(Saved data entries)
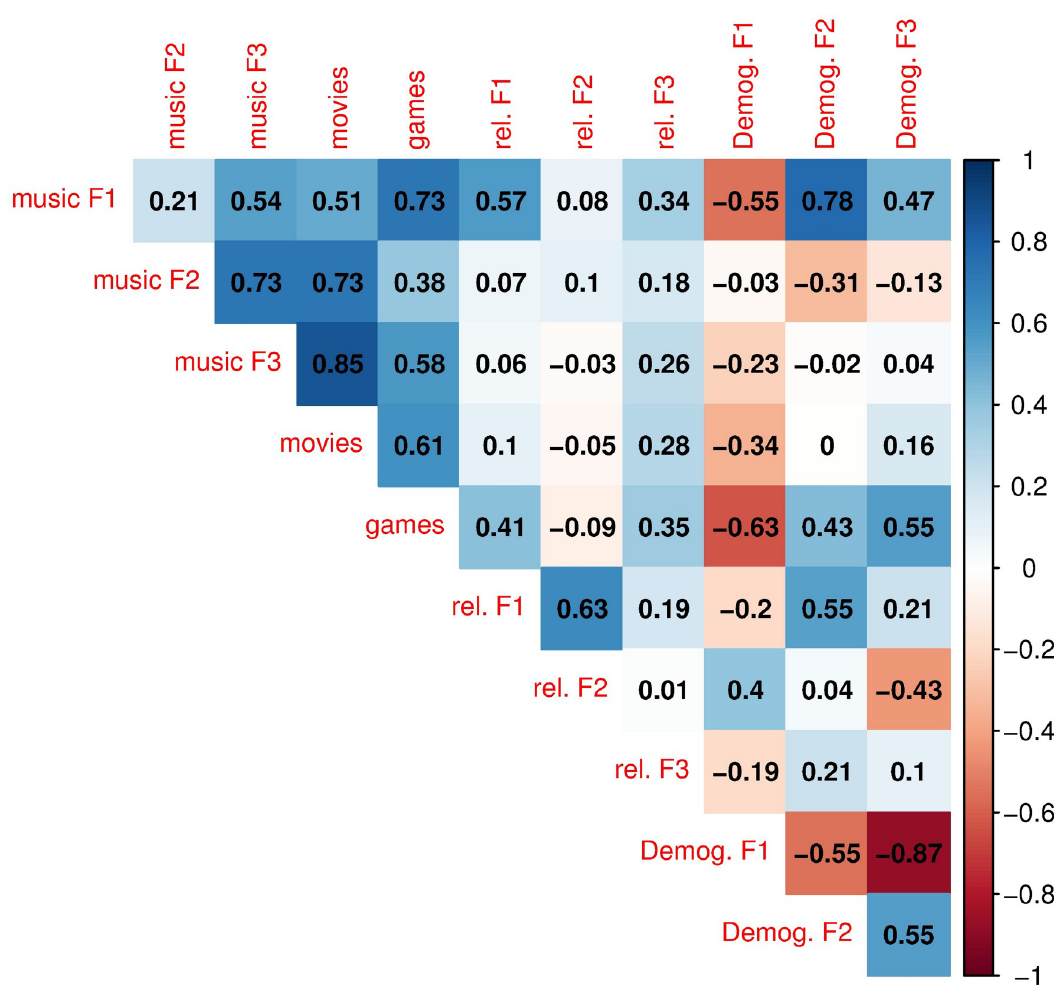
Fig 1. Correlation matrix of Facebook and demographic factor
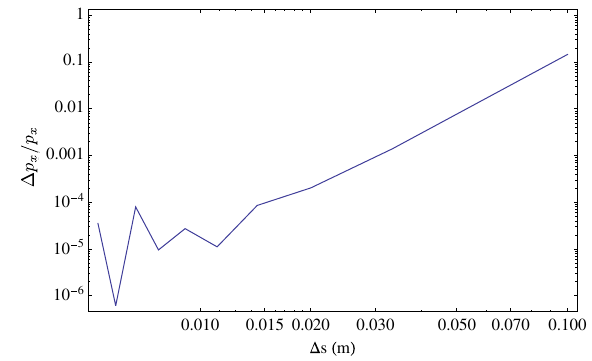
FIG. 5. Convergence of integration. Final p x error produced with WFR integration with varying step size compared with integra- tion with step size 0.5 mm. Initial conditions ð x; p x ; y; p y ; δ Þ ¼ 0 , z ¼ 0 . 01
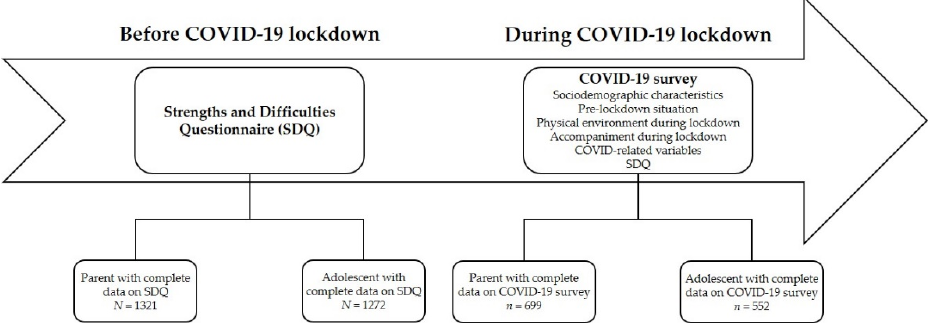
Figure 1. Diagram of the study design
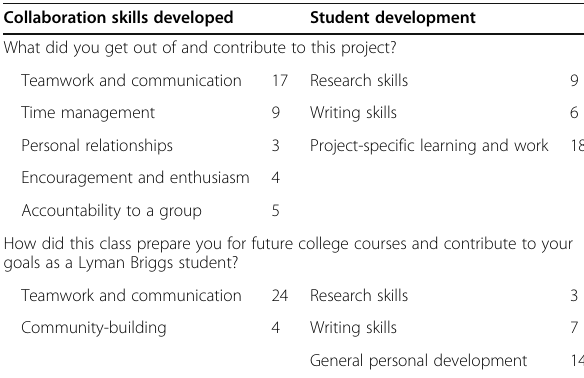
Table 3 Short-answer questions that the students answered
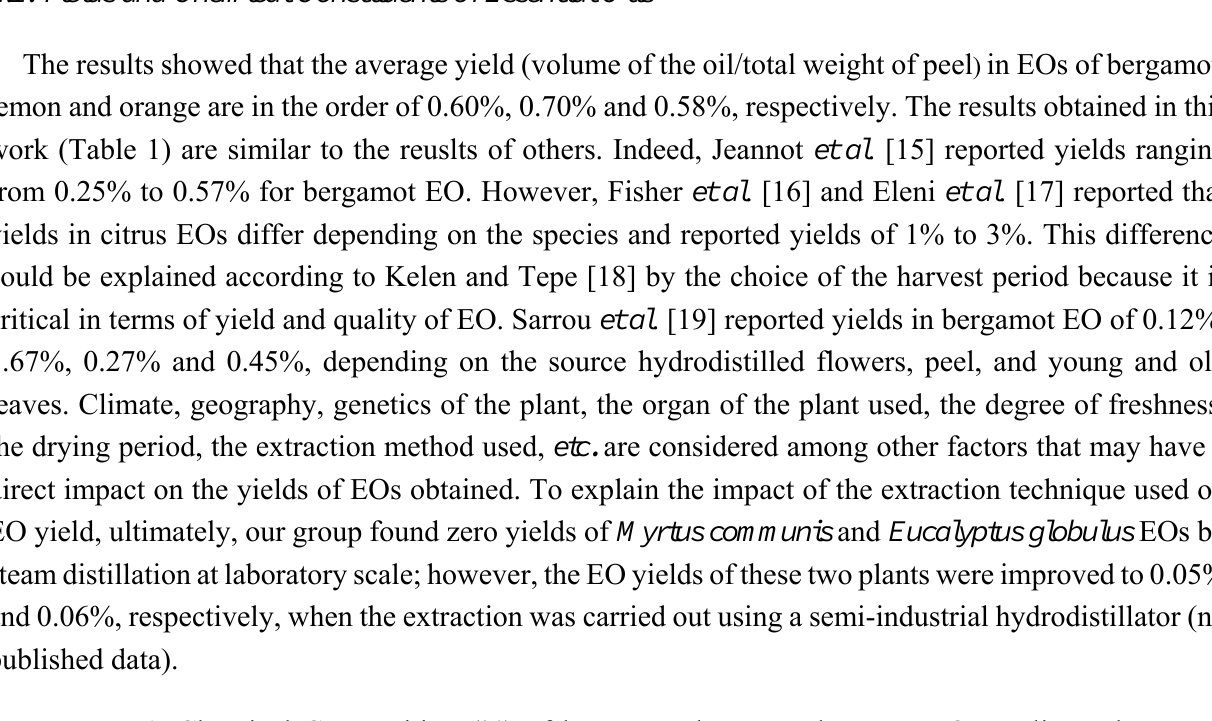
Table 1 . Chemical Composition (%) of bergamot, lemon and orange EOs acclimated to Algeria from fresh peel parts as identified by GC-MS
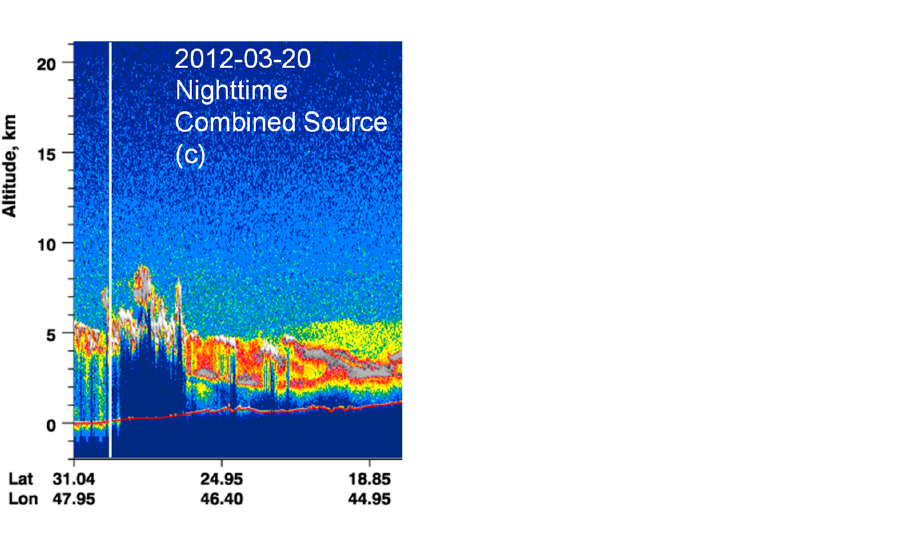
Figure 6. ( a , b ) Dust from combined sources at daytime in clear and cloudy sky conditions. In the image on 6 June 2013, clouds, denoted by the white features are prominent. ( c ) Nighttime image showing significant convective activity near Kuwait City.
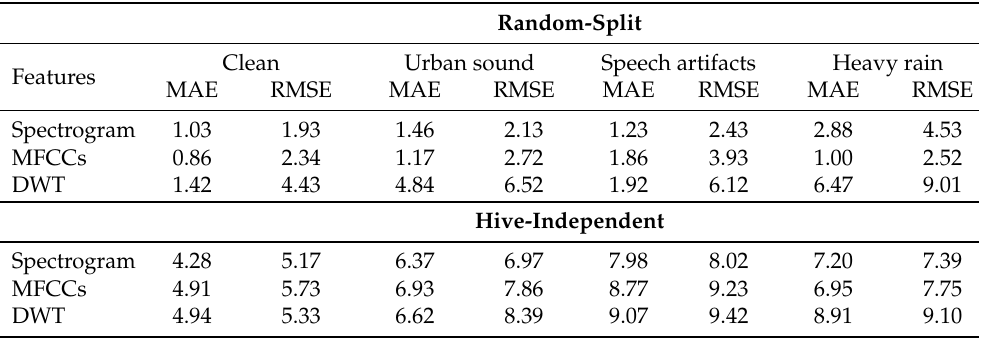
Table 2. Performance comparison (MAE and RMSE) for beehive monitoring systems based on three feature sets under random-split and hive-independent testing scenarios.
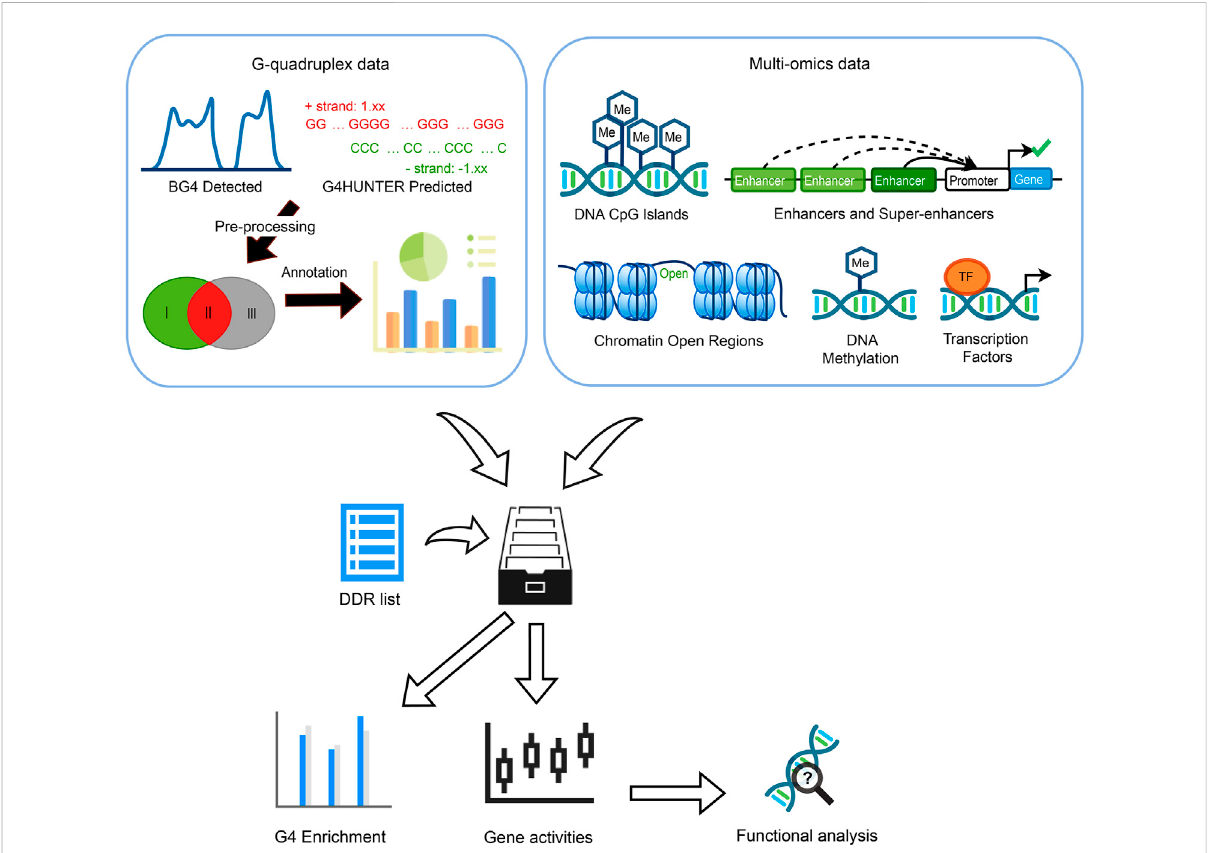
FIGURE 1 Overview of the whole study. Three G4 groups were de fi ned by evidence collected from G4 ChIP-seq and G4Hunter prediction. Multi-omics data including CpG islands, enhancers, super-enhancers (SEs), chromatin accessible/inaccessible regions, DNA methylation as well as transcription factors (TFs) binding sites were incorporated to discover the G4 enrichment, associations between gene expression, G4 formation, and epigenetic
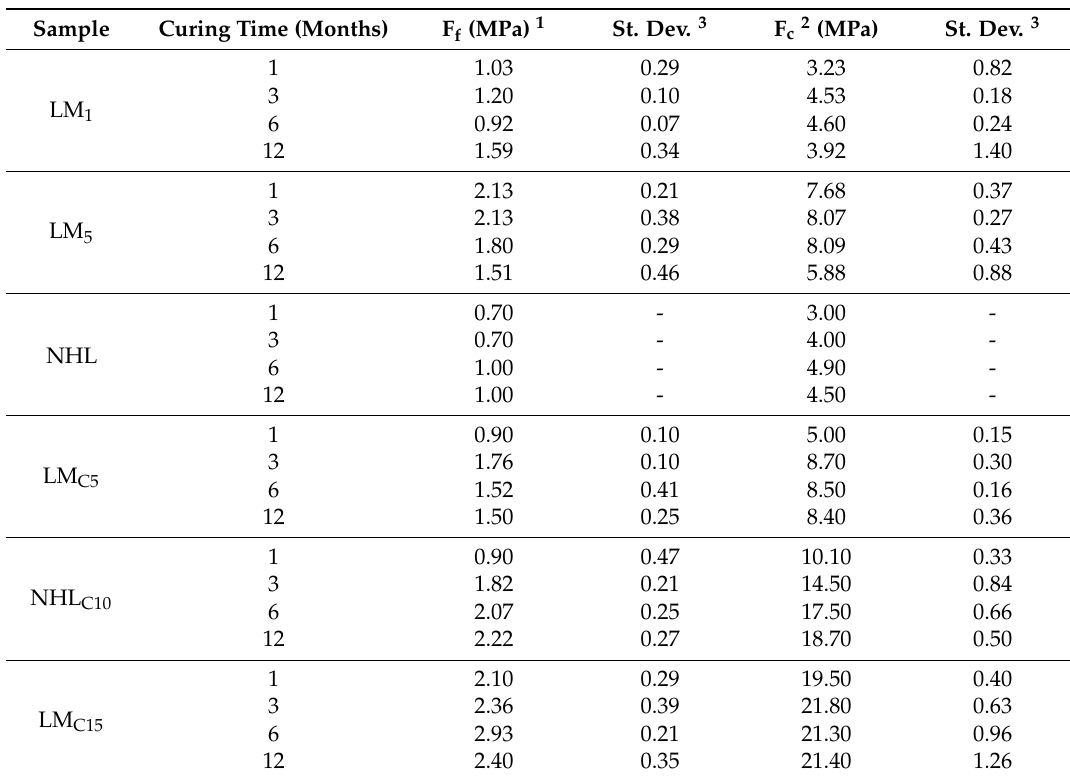
Table 7. Flexural and compressive strength values for examined mortar and concrete mixes [59,60].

_Instructions to follow_.
If a line of the entries holds the word "from", copy it out.

_Exercise answer_.
Table 1 . Chemical Composition (%) of bergamot, lemon and orange EOs acclimated to Algeria from fresh peel parts as identified by GC-MS
Figure 6. ( a , b ) Dust from combined sources at daytime in clear and cloudy sky conditions. In the image on 6 June 2013, clouds, denoted by the white features are prominent. ( c ) Nighttime image showing significant convective activity near Kuwait City.
FIGURE 1 Overview of the whole study. Three G4 groups were de fi ned by evidence collected from G4 ChIP-seq and G4Hunter prediction. Multi-omics data including CpG islands, enhancers, super-enhancers (SEs), chromatin accessible/inaccessible regions, DNA methylation as well as transcription factors (TFs) binding sites were incorporated to discover the G4 enrichment, associations between gene expression, G4 formation, and epigenetic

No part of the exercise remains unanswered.